Per contro le vere esperienze interiori già poco dopo la morte vengono risperimentate, poiché il corpo eterico si dissolve solo un po’ più tardi. Esso però si dissolve nello spazio cosmico, fornendo il presupposto affinché tutto ciò che è intessuto di pensieri e sentimenti dal corpo eterico, ma anche con l’impronta astrale, tutto ciò si muti in formazione nuvolosa oppure, come ho accennato, in formazione stellare che circonda la terra. Quel che si separa da noi in due direzioni, verso la terra e per così dire verso lo spazio aeriforme, è ciò che costituisce il nostro interno e il nostro esterno mentre attraversiamo la vita fra la morte e una nuova nascita.

 

Immaginiamoci un po’ con grande vivezza

quale mondo circostante abbiamo tra la morte e una nuova nascita.

• Il nostro agire,

nella misura in cui emana dalla volontà, costituisce la nostra vita interiore.
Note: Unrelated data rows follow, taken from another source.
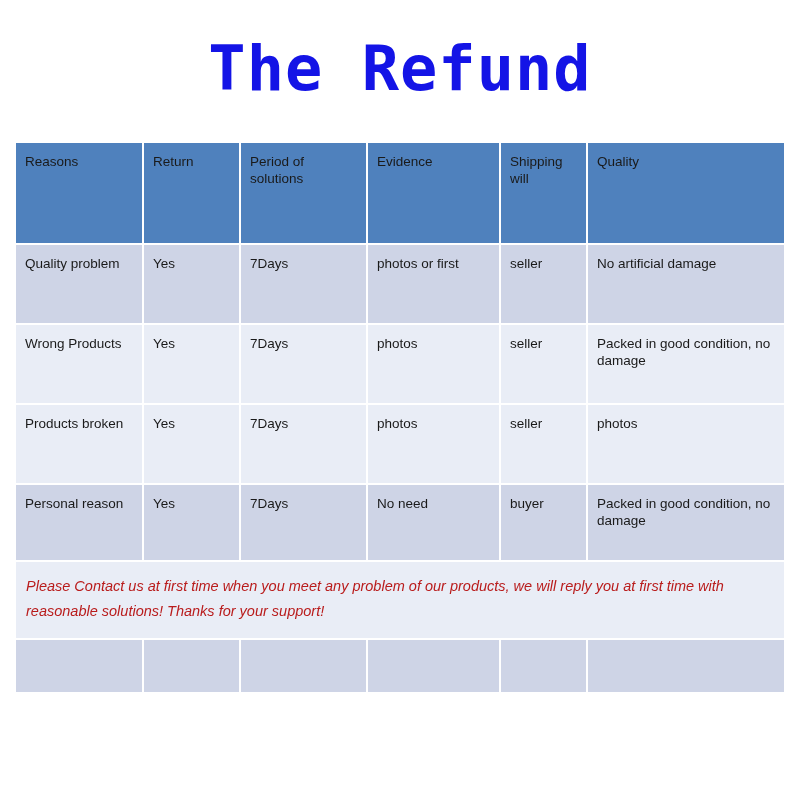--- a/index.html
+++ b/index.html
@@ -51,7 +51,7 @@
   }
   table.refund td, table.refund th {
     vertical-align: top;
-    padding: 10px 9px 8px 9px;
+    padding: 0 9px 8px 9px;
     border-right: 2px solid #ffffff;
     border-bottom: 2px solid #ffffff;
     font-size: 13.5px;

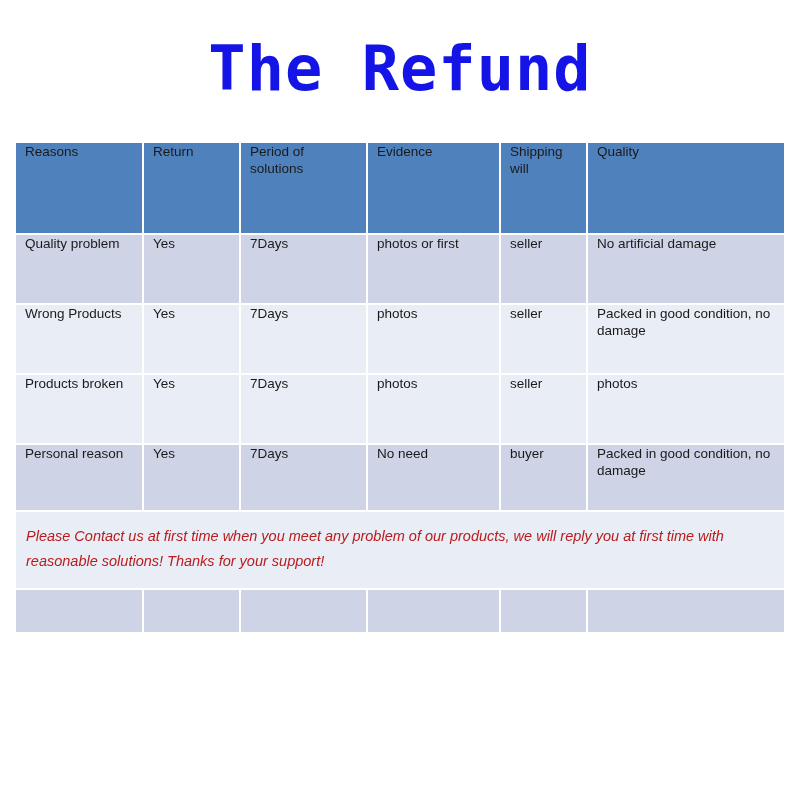--- a/index.html
+++ b/index.html
@@ -92,7 +92,7 @@
     height: 48px;
   }
   .note-text {
-    color: #b91c1c;
+    color: #000000;
     font-style: italic;
     font-size: 14.5px;
     line-height: 25px;

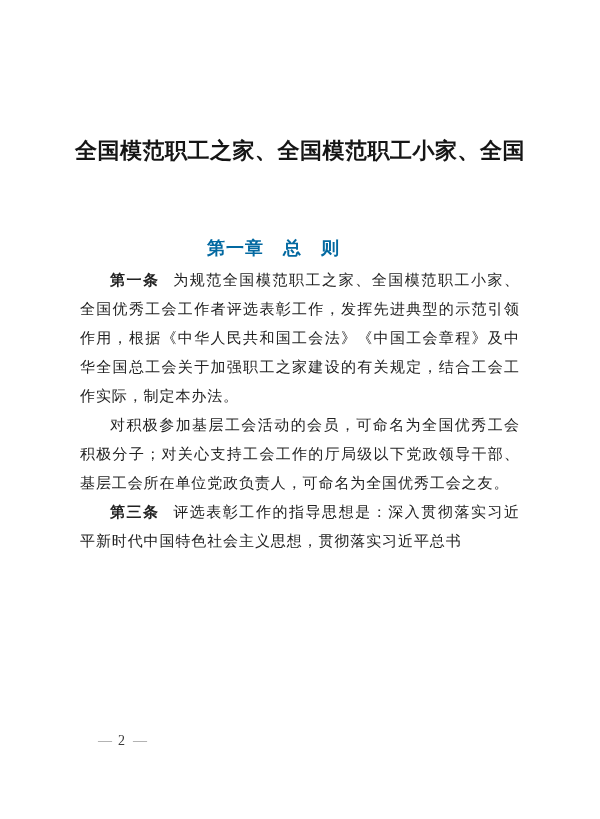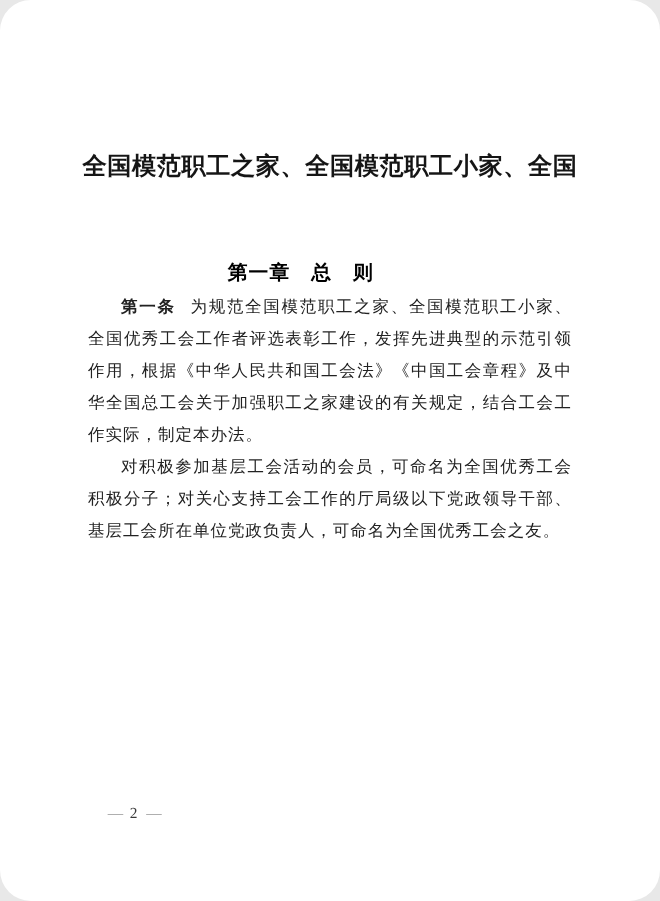--- a/index.html
+++ b/index.html
@@ -13,7 +13,6 @@
     color: #1e1e1e;
     overflow: hidden;
     margin: 0 auto;
-    border-radius: 28px;
   }
   .doc-title {
     position: absolute;

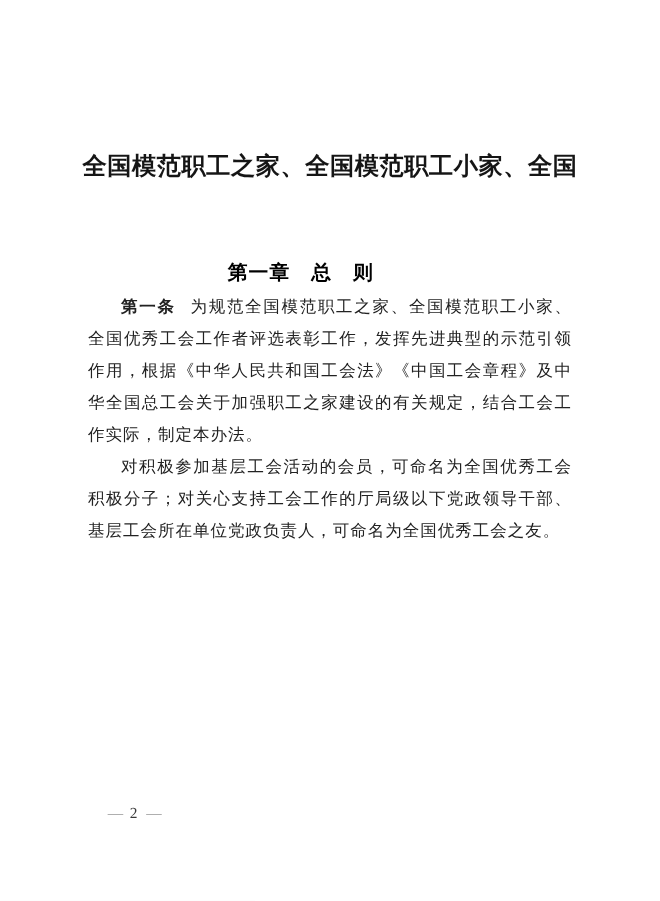--- a/index.html
+++ b/index.html
@@ -35,7 +35,7 @@
     font-size: 18px;
     font-weight: bold;
     letter-spacing: 1px;
-    color: #000000;
+    color: #0369a1;
   }
   .body-text {
     position: absolute;

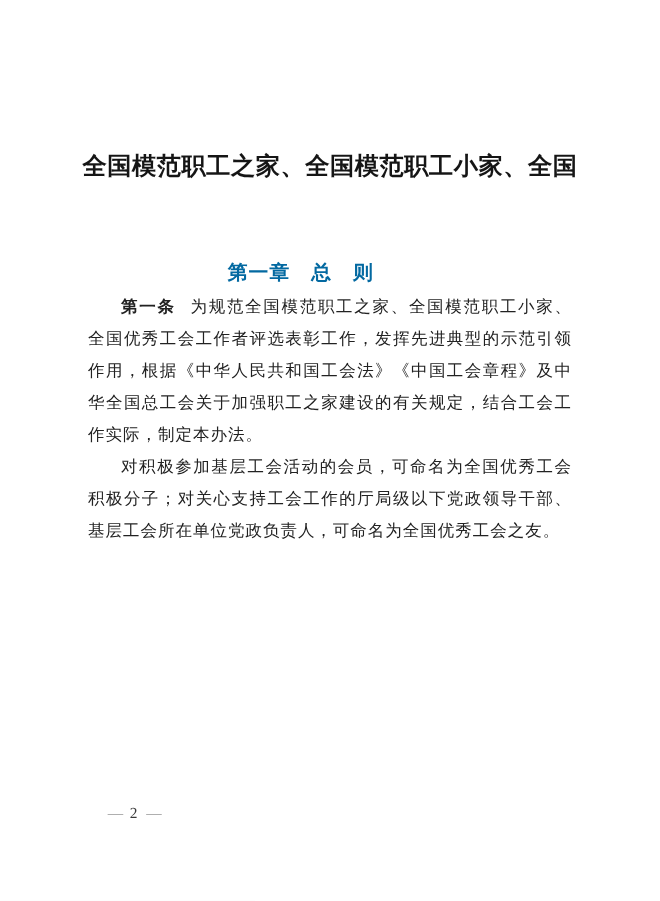--- a/index.html
+++ b/index.html
@@ -89,6 +89,9 @@
     <p>
       <span class="art-label"></span><span>对积极参加基层工会活动的会员，可命名为全国优秀工会积极分子；对关心支持工会工作的厅局级以下党政领导干部、基层工会所在单位党政负责人，可命名为全国优秀工会之友。</span>
     </p>
+    <p>
+      <span class="art-label">第三条</span><span>评选表彰工作的指导思想是：深入贯彻落实习近平新时代中国特色社会主义思想，贯彻落实习近平总书</span>
+    </p>
   </div>
 
   <div class="page-number">

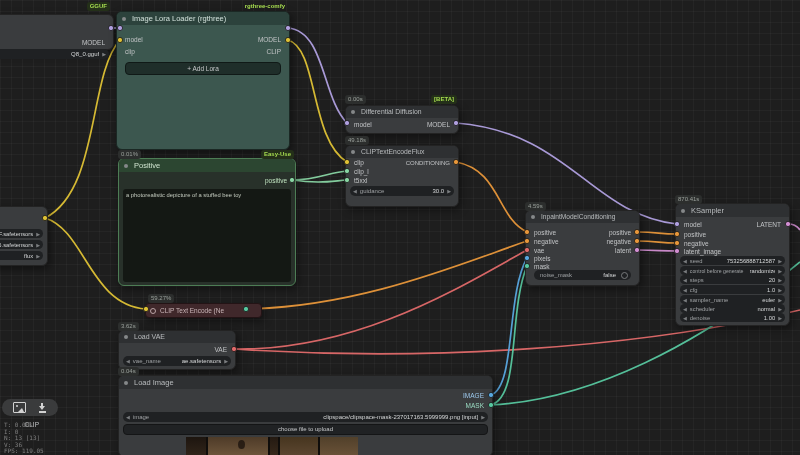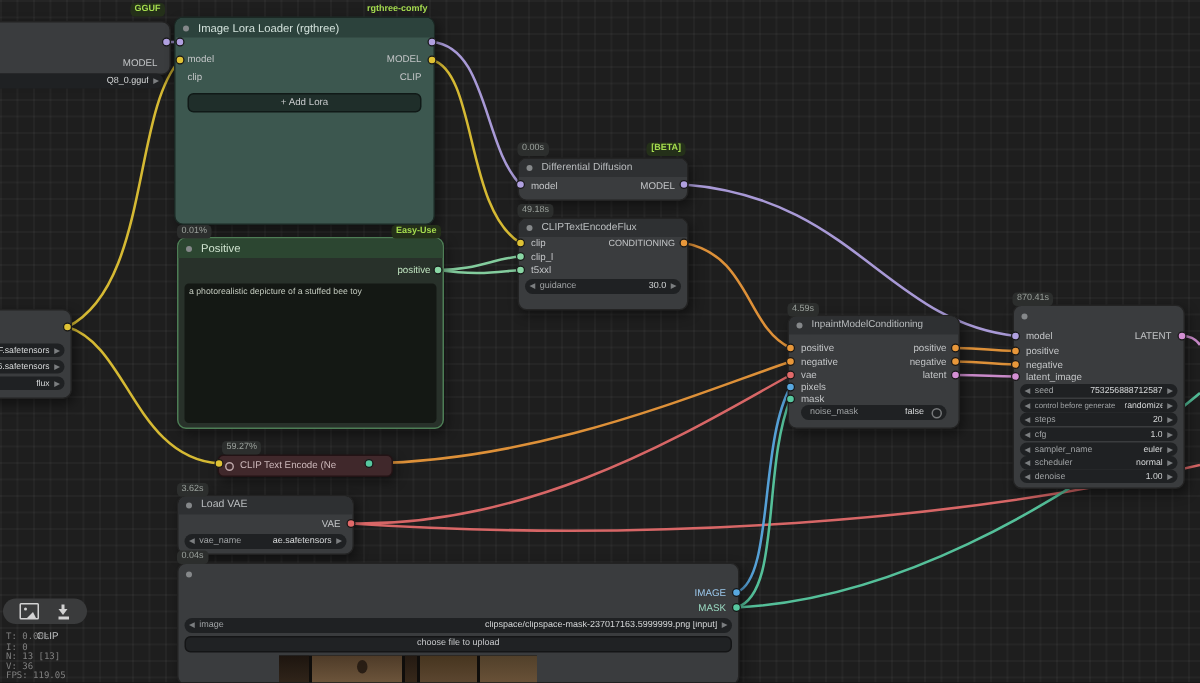--- a/index.html
+++ b/index.html
@@ -229,6 +229,7 @@
 
   <div class="badge-time" style="left:675px;top:195px" data-name="exec-time-badge">870.41s</div>
   <div class="node" style="left:675px;top:203px;width:113px;height:121px" data-name="node-ksampler">
+    <div class="title" data-name="node-title">KSampler</div>
     <div class="tdot" data-name="collapse-dot-icon"></div>
     <div class="slot in" style="top:17px" data-name="input-slot-model">model</div>
     <div class="slot out" style="top:17px" data-name="output-slot-latent">LATENT</div>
• La vita di pensiero e di sentimento costituisce il cosmo, il mondo esterno,

solo che non guardiamo nello spazio cosmico, ma dallo spazio cosmico guardiamo alla terra

che ci irradia all’indietro gli aspetti interiori del nostro pensiero.

 

Quando viviamo qui tra nascita e morte, abbiamo da un lato la vita solare.

Fuori c’è il sole; noi stiamo sulla terra e guardiamo il sole.

Dopo la morte il sole scompare subito.

 

Noi stessi siamo infatti il sole e non vediamo quel che noi stessi siamo.

Diventiamo semplicemente vita solare,

e quel che ho descritto poco fa è appunto la transizione alla vita solare.

Che le nostre azioni diventino noi stessi comporta il passaggio alla vita solare.

 

Mentre ci allontaniamo dalla terra quel che abbiamo sperimentato grazie alla terra diventa ciò cui guardiamo.

Qui stiamo sulla terra e guardiamo verso il sole. Vediamo la terra sotto di noi.

Questo accade a causa della particolare natura materiale della terra.